Sunni Ulema Council Pakistan
- Variant flag of ASWJ, often used by SUC
- Formation: 2001
- Purpose: Sunni Islamism Anti-Shi'ism Deobandism Political Islam
- Headquarters: Islamabad, Pakistan
- Location: Pakistan;
- Secretary General: Masood ur Rehman Usmani (till 2024)
- Sarparast: Ahmed Ludhianvi
- Leader of Punjab Division: Muhammad Ashraf Tahir
- Affiliations: Sipah-e-Sahaba Ahle Sunnat Wal Jamaat

= Sunni Ulema Council =

Sunni Islamist organization in Pakistan

Sunni Ulema Council (S.U.C) (English: Council of Sunni Scholars) is a Sunni Deobandi Islamist religio-political organization in Pakistan, which is affiliated with the Ahle Sunnat Wal Jama'at (ASWJ).

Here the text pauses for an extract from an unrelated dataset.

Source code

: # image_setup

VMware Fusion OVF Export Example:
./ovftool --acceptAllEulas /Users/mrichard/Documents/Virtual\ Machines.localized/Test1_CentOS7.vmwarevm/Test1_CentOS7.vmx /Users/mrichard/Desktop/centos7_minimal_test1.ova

The group was led by Masood ur Rehman Usmani until his assassination by unknown gunmen in Islamabad in January 2024.

It is rival group to the Shia Ulema Council. The group's political alignment was further demonstrated when it under the leadership of Muhammad Ashraf Tahir joined the Difa-e-Pakistan Council, an Islamist alliance, in late 2011. This move came amidst heightened tensions with the United States following a 2011 NATO attack on Pakistan near the Afghan border.

The organization has been the target of violent attacks, resulting in the deaths of several members and leaders. These include Salim Khatiri, its Karachi leader, who was assassinated in an attack widely attributed to Shia militants, and Masood ur Rehman Usmani, who was killed in Islamabad in January 2024.